Year after year, one of the most popular resolutions is to lose weight by exercising more or, for those who haven't been active in a while, it's to get back into an exercise routine.

"Physical activity and exercise shouldn't only be about losing weight; they're also key components of a healthy life," said Jason Scotti, M.D., primary care sports medicine physician of Geisinger's Orthopaedic Institute at Geisinger Wyoming Valley Medical Center. "Regular exercise can reduce your risk of several chronic conditions, including heart disease, type 2 diabetes, and some cancers."

However, if you haven't exercised in a while, you may not want to jump right into a new, rigorous fitness regimen.

"Pushing yourself too hard too soon or too frequently, you may be at a higher risk of injury or a medical emergency," Dr. Scotti said. "Cardiac events, like heart attacks, are rare during exercise, but the risk can go up if you suddenly become much more active than usual.

To begin a regimen of physical activity without getting hurt or sick, start slowly and gradually increase your level of activity. Starting this way can also make your fitness resolution more easy to maintain in the long term - you won't feel burned out right away.

"Once you establish your routine, then you can gradually build up the intensity, duration, and frequency. As your fitness abilities increase, you will be able to challenge yourself more," Dr. Scotti said.

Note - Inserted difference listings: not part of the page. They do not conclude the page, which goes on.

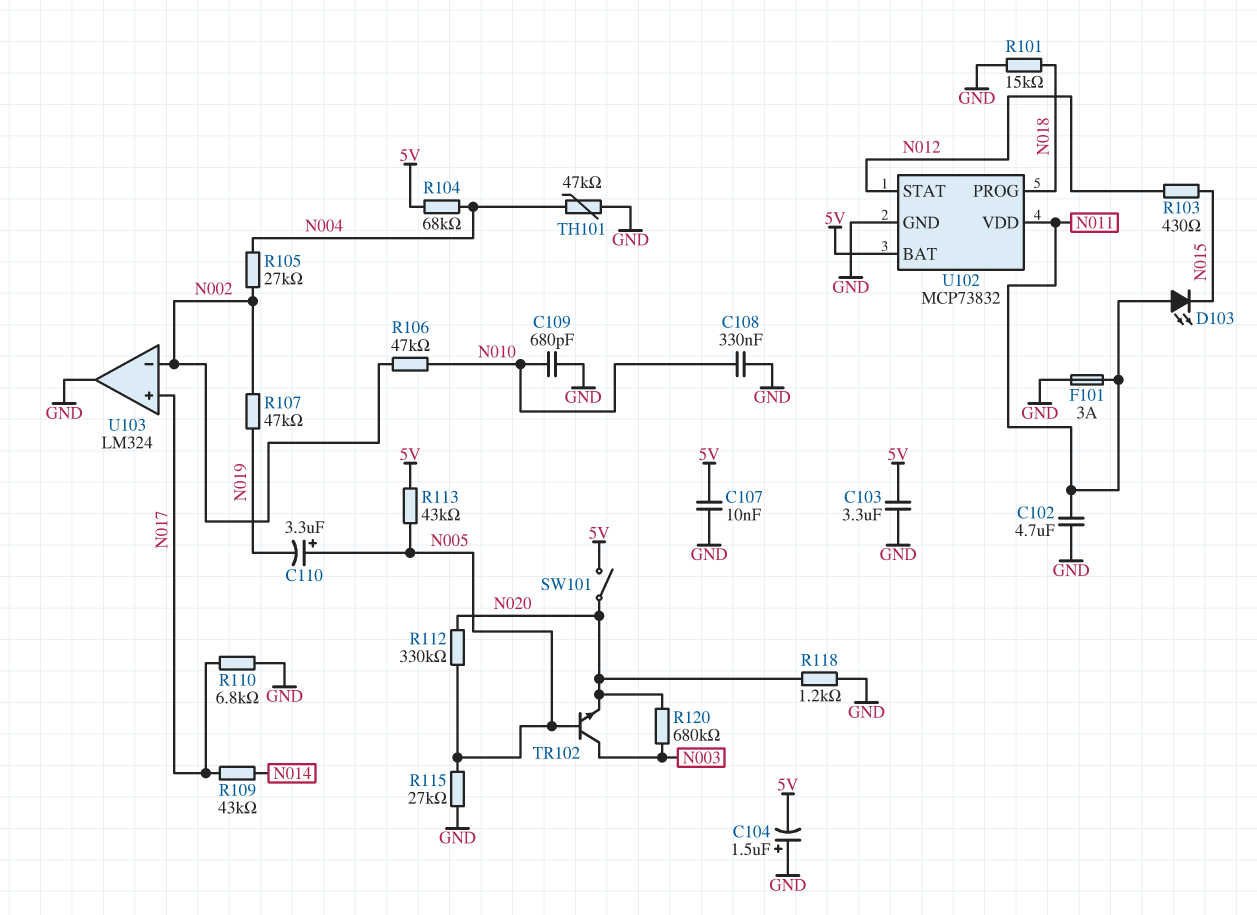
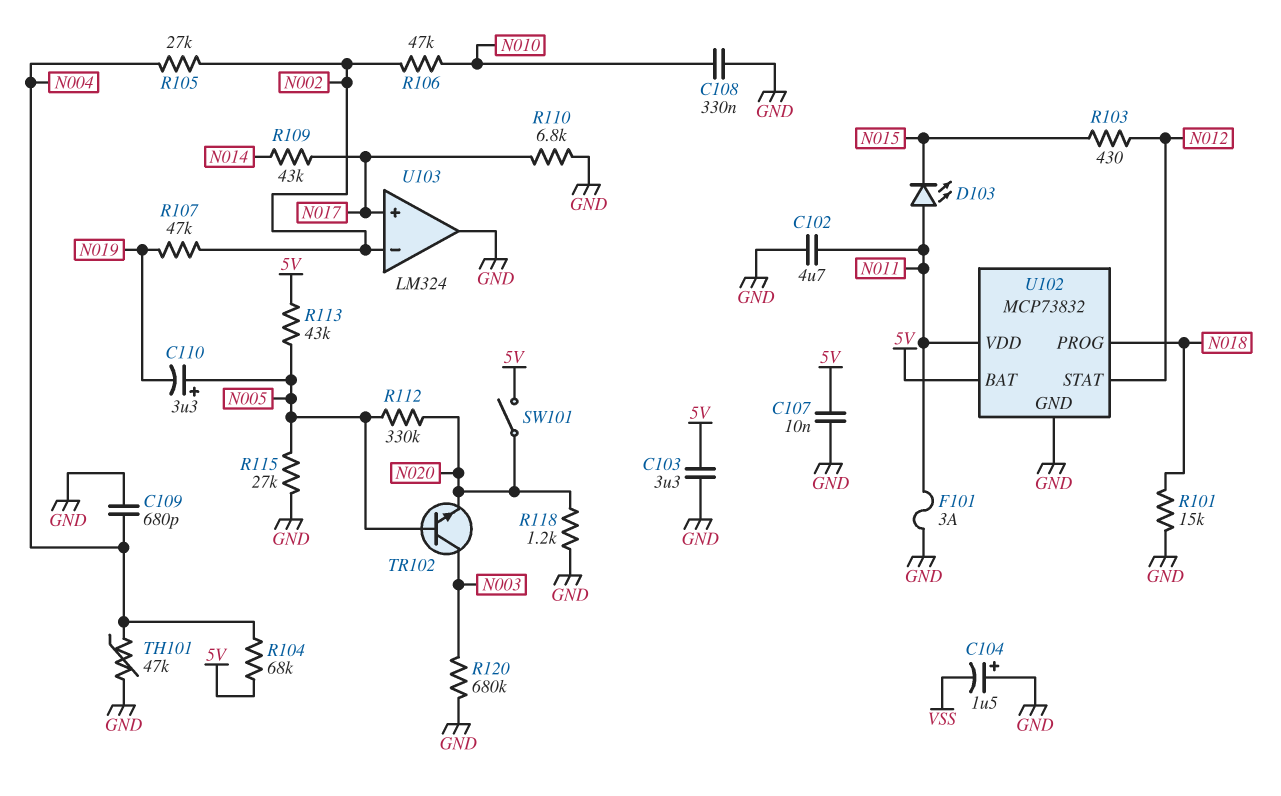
C104: 1.5uF (plus GND, minus 5V) -> 1.5uF (plus GND, minus VSS)
C109: 680pF (GND, N010) -> 680pF (GND, N004)
R120: 680k (N003, N020) -> 680k (GND, N003)

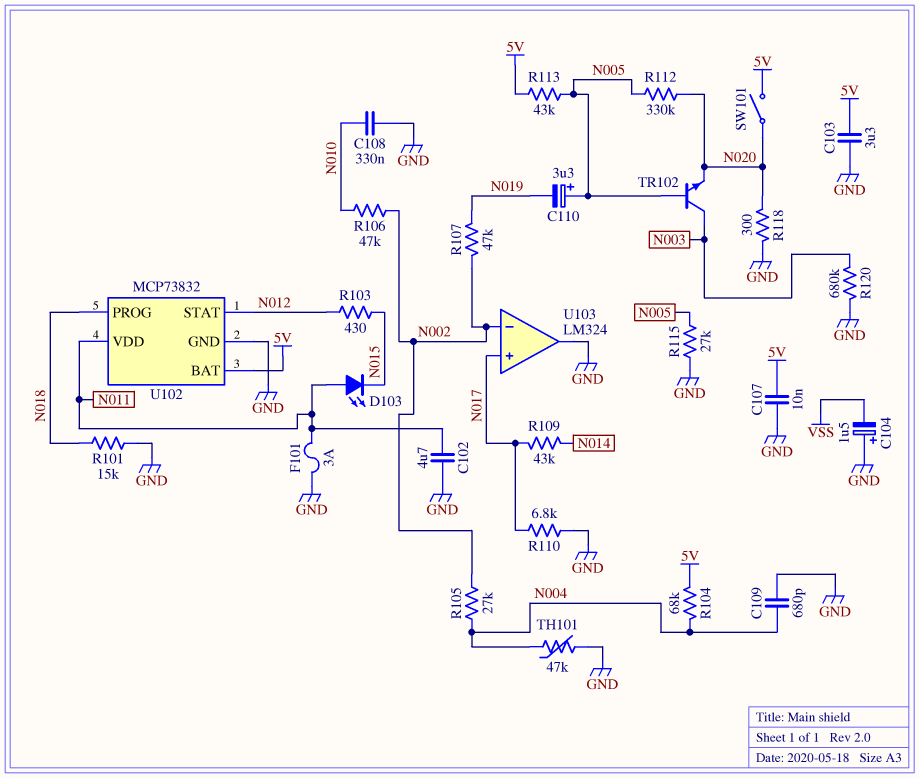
R118: 1.2k (GND, N020) -> 300 (GND, N020)

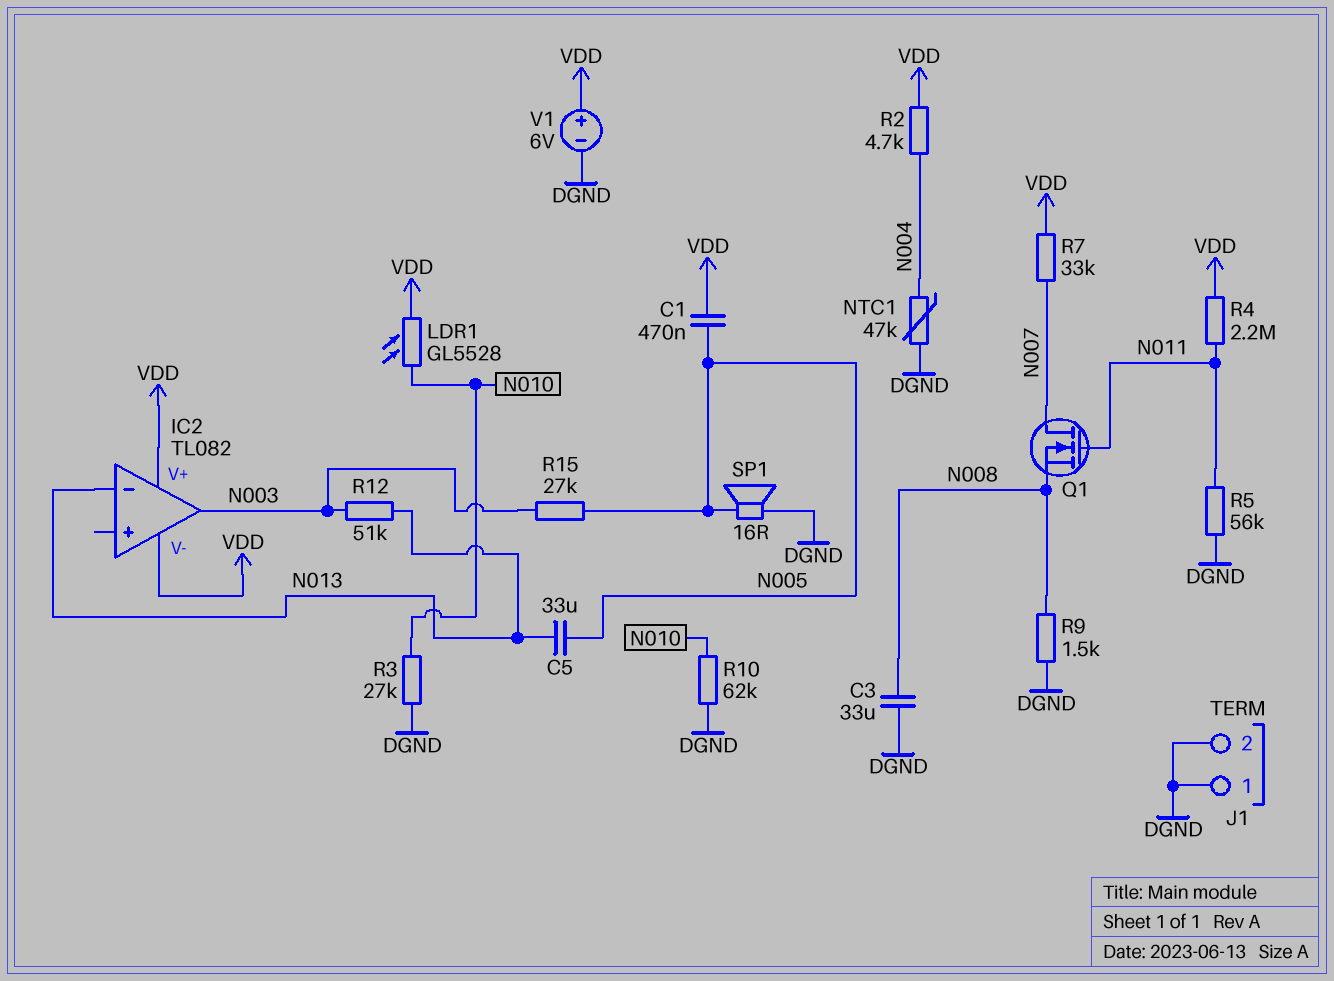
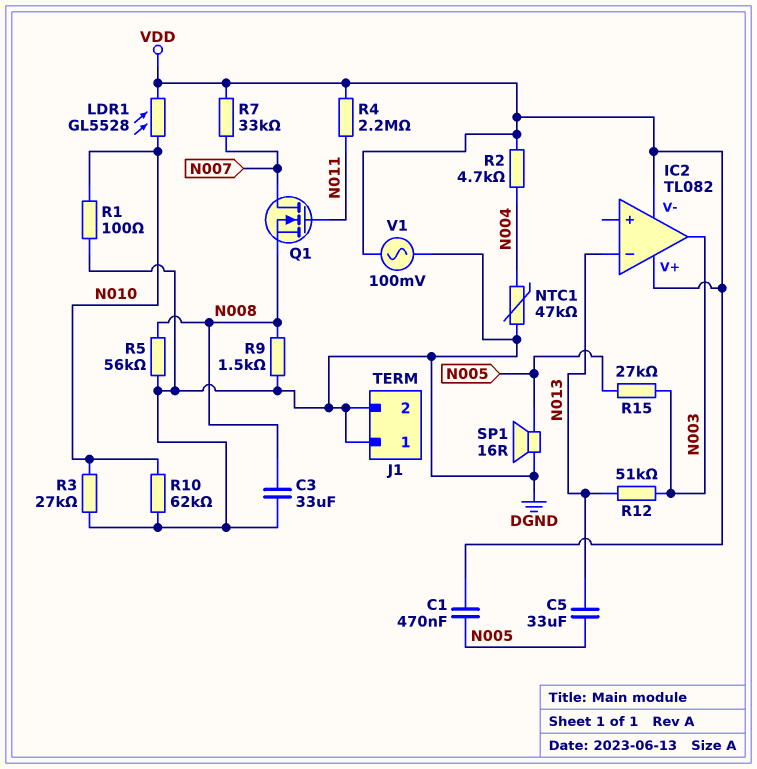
R1: none -> 100 (DGND, N010)
R5: 56k (DGND, N011) -> 56k (DGND, N008)
V1: 6V (plus VDD, minus DGND) -> AC 100mV (DGND, VDD)

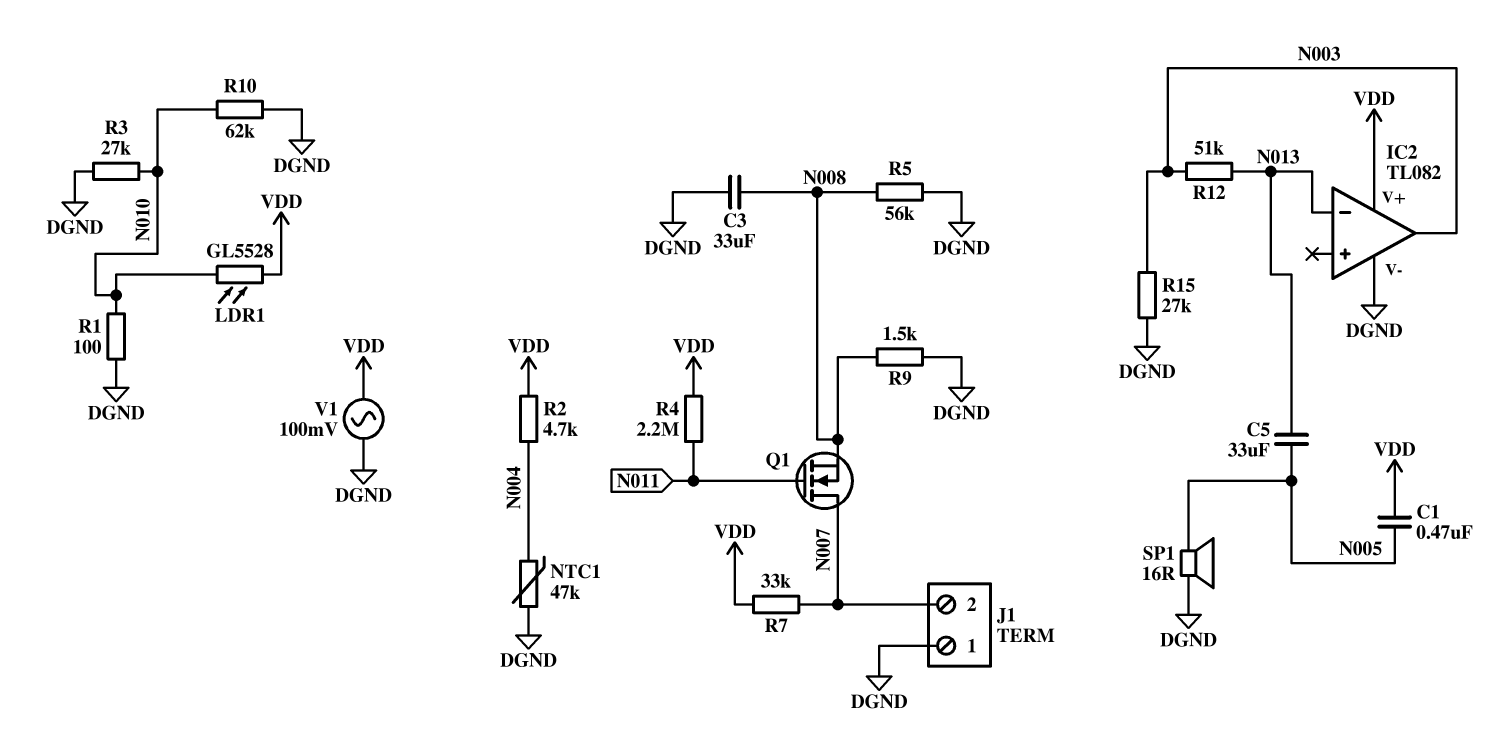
IC2 pin V-: VDD -> DGND
J1 pin 2: DGND -> N007
R15: 27k (N003, N005) -> 27k (DGND, N003)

If you want to increase your physical activity and have a chronic health condition, you may want to talk to your doctor before starting.

"You and your doctor can work together to determine if your condition limits your ability to be active in any way and, if so, create an exercise plan that matches your abilities," Dr. Scotti said.

To further prevent injury, make sure every workout begins with a warmup and ends with a cool down.

"Warming up for five to 10 minutes helps your body get ready to exercise by gradually increasing your heartrate and loosening your muscles and joints," Dr. Scotti said. Warming up can be as simple as riding an exercise bike, jumping rope, or jogging in place.

"Cooling down at the end of a workout is important too - it slowly brings your heart rate back to normal," Dr. Scotti said.

You should also incorporate stretching into your pre and post-workout plan - stretching can increase your flexibility and possibly prevent injury. You should stretch after you warm up and again after you cool down.

If you're unsure about getting active or increasing your current level of physical activity because you're afraid of getting hurt, it's important to know that moderate-intensity aerobic activity, such as brisk walking, is considered generally safe for most people.

"The bottom line when it comes to physical activity is that its health benefits far outweigh the risk of getting hurt," Dr. Scotti said.